## Task directions
Within the records below is a range that opens at the line with "1992: 1816.9 -> 2195.68" and closes at the line with "2000: 1412.3 -> 1341.5". Return that range word for word, both ends included, and only that range.

## Data
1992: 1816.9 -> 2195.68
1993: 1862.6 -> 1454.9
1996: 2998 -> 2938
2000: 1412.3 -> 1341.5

* * *

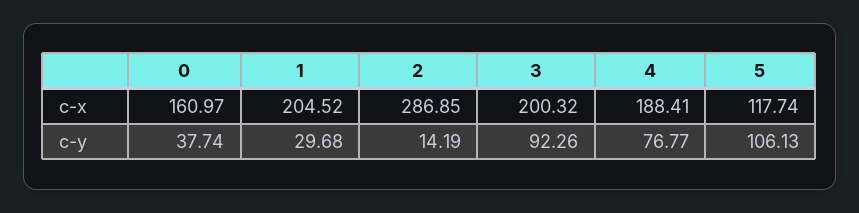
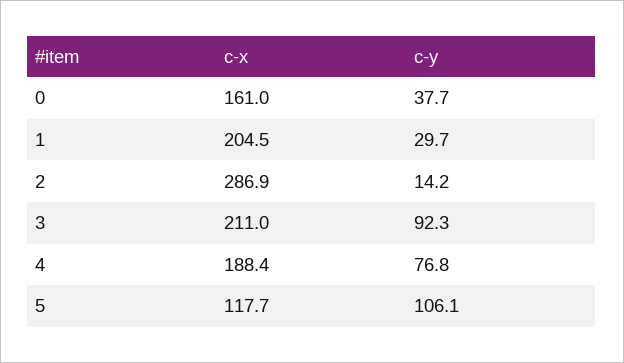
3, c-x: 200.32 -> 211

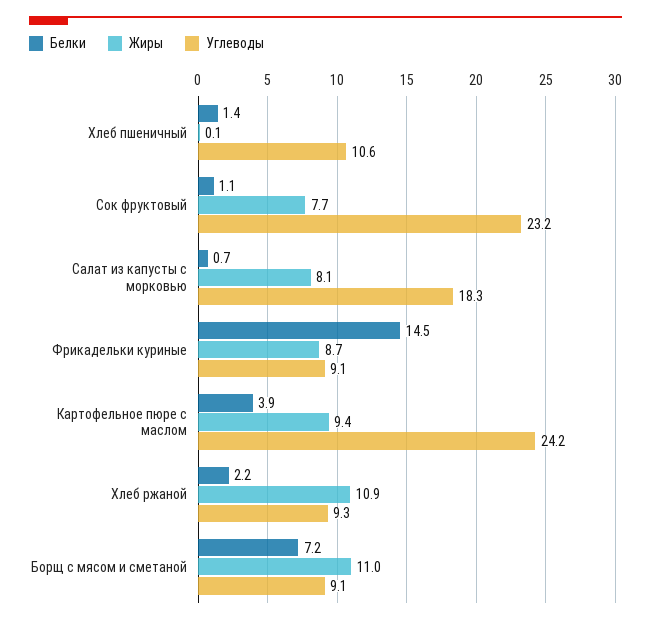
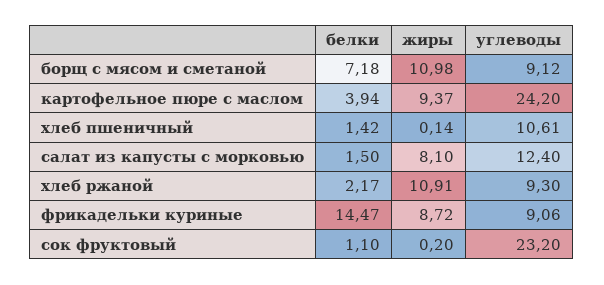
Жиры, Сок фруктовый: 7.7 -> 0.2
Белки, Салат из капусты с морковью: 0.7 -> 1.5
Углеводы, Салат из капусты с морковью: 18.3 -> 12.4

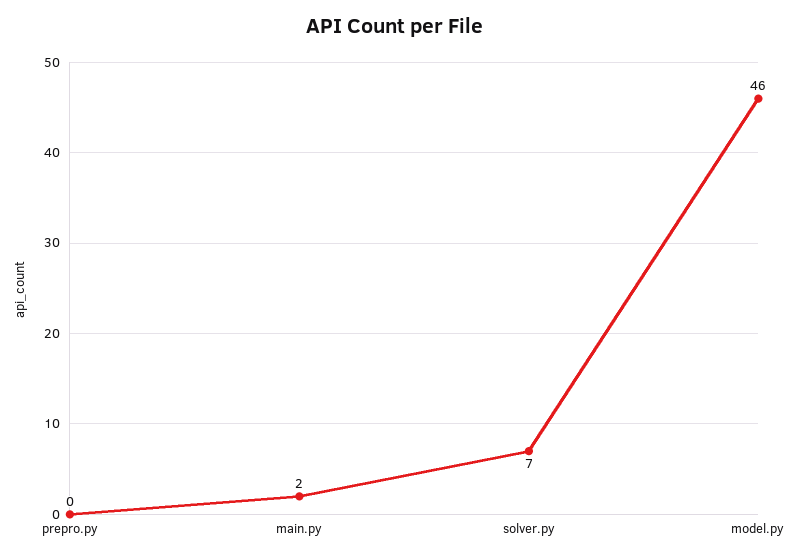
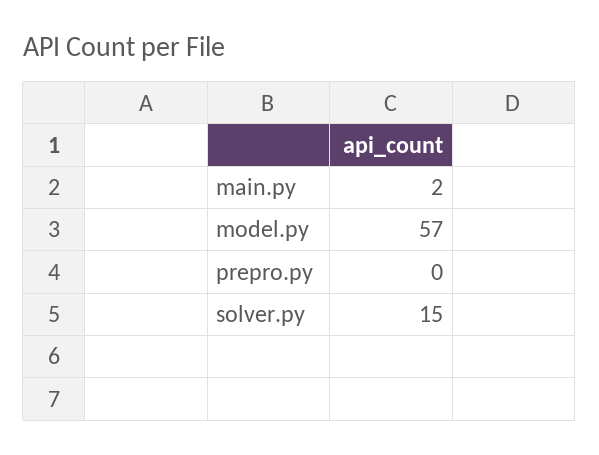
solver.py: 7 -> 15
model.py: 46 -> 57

## Problem solution
1992: 1816.9 -> 2195.68
1993: 1862.6 -> 1454.9
1996: 2998 -> 2938
2000: 1412.3 -> 1341.5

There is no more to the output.